● **Exercise description**
Transcribe the records below exactly, from their first line through the line containing "Figure 2. N–S". Omit every line after it.

[Data extracted from a collection]

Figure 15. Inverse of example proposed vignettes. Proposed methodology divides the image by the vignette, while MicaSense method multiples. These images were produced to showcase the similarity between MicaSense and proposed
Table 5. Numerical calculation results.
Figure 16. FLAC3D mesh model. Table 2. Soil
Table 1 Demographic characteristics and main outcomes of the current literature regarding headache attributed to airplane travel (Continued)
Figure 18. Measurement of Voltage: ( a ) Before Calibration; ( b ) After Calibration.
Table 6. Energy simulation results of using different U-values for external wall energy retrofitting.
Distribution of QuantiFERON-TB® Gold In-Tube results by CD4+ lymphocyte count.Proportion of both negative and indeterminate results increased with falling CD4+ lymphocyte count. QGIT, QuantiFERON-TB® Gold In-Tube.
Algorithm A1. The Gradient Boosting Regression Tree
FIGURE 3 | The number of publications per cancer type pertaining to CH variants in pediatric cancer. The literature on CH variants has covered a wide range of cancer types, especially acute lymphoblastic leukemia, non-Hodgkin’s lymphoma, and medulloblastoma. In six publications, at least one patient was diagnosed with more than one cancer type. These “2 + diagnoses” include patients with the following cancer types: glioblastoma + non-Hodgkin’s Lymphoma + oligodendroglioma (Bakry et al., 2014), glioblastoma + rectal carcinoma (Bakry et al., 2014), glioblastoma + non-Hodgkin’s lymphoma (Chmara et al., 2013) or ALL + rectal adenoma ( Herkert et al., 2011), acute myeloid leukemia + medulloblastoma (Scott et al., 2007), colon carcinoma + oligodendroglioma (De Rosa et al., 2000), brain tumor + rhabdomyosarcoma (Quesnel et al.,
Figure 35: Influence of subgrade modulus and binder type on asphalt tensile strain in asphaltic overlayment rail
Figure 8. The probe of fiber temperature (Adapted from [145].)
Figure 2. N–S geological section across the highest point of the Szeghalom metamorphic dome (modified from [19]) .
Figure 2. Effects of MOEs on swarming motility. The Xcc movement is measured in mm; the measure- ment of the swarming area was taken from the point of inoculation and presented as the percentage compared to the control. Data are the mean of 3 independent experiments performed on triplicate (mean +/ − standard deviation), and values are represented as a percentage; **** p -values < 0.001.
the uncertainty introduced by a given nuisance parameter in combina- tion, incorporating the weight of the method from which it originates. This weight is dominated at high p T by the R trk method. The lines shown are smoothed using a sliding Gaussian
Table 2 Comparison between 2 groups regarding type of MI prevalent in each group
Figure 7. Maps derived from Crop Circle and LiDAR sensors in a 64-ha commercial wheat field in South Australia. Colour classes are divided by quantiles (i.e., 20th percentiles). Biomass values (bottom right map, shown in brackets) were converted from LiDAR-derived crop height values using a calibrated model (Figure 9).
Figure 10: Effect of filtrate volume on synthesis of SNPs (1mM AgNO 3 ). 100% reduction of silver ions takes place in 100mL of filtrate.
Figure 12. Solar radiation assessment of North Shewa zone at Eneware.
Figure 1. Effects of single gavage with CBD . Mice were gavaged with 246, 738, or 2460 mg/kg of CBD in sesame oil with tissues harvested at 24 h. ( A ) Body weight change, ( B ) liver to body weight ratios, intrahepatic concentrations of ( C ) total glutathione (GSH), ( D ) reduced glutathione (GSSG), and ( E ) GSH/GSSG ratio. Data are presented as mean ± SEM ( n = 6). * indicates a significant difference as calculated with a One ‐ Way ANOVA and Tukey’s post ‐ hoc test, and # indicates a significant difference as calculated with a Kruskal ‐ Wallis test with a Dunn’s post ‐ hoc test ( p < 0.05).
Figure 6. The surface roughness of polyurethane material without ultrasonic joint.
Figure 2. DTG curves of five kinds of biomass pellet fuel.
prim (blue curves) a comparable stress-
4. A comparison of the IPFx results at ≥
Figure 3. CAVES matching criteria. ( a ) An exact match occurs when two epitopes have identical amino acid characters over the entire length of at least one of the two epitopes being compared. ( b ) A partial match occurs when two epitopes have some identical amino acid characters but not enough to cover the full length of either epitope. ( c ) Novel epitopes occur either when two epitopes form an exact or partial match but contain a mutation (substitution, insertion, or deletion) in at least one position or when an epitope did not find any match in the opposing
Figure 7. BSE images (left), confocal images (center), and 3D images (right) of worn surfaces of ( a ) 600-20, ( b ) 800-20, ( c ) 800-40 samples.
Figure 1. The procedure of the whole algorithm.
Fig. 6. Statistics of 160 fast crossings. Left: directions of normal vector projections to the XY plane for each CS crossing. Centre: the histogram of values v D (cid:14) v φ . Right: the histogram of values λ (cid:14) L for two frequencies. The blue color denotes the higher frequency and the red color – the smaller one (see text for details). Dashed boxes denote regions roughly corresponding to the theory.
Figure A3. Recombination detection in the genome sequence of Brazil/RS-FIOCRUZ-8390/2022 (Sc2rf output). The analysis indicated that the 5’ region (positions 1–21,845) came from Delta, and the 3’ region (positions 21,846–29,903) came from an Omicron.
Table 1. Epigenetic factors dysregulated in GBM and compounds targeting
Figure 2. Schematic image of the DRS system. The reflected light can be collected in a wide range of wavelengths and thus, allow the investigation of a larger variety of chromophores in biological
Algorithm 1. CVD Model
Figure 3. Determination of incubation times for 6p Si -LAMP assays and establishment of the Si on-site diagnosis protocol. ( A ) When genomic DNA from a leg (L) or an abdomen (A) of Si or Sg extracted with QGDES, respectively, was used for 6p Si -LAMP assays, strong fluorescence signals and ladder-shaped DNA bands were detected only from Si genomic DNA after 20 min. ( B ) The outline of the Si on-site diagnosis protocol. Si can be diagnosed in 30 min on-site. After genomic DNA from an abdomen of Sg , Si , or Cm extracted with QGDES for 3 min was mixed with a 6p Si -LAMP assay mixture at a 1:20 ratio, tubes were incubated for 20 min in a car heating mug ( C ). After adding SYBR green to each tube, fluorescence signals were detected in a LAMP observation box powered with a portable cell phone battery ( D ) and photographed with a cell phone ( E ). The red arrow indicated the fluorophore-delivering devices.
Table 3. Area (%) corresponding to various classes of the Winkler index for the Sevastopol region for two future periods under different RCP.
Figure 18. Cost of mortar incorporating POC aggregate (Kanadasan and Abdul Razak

● **Exercise solution**
Figure 15. Inverse of example proposed vignettes. Proposed methodology divides the image by the vignette, while MicaSense method multiples. These images were produced to showcase the similarity between MicaSense and proposed
Table 5. Numerical calculation results.
Figure 16. FLAC3D mesh model. Table 2. Soil
Table 1 Demographic characteristics and main outcomes of the current literature regarding headache attributed to airplane travel (Continued)
Figure 18. Measurement of Voltage: ( a ) Before Calibration; ( b ) After Calibration.
Table 6. Energy simulation results of using different U-values for external wall energy retrofitting.
Distribution of QuantiFERON-TB® Gold In-Tube results by CD4+ lymphocyte count.Proportion of both negative and indeterminate results increased with falling CD4+ lymphocyte count. QGIT, QuantiFERON-TB® Gold In-Tube.
Algorithm A1. The Gradient Boosting Regression Tree
FIGURE 3 | The number of publications per cancer type pertaining to CH variants in pediatric cancer. The literature on CH variants has covered a wide range of cancer types, especially acute lymphoblastic leukemia, non-Hodgkin’s lymphoma, and medulloblastoma. In six publications, at least one patient was diagnosed with more than one cancer type. These “2 + diagnoses” include patients with the following cancer types: glioblastoma + non-Hodgkin’s Lymphoma + oligodendroglioma (Bakry et al., 2014), glioblastoma + rectal carcinoma (Bakry et al., 2014), glioblastoma + non-Hodgkin’s lymphoma (Chmara et al., 2013) or ALL + rectal adenoma ( Herkert et al., 2011), acute myeloid leukemia + medulloblastoma (Scott et al., 2007), colon carcinoma + oligodendroglioma (De Rosa et al., 2000), brain tumor + rhabdomyosarcoma (Quesnel et al.,
Figure 35: Influence of subgrade modulus and binder type on asphalt tensile strain in asphaltic overlayment rail
Figure 8. The probe of fiber temperature (Adapted from [145].)
Figure 2. N–S geological section across the highest point of the Szeghalom metamorphic dome (modified from [19]) .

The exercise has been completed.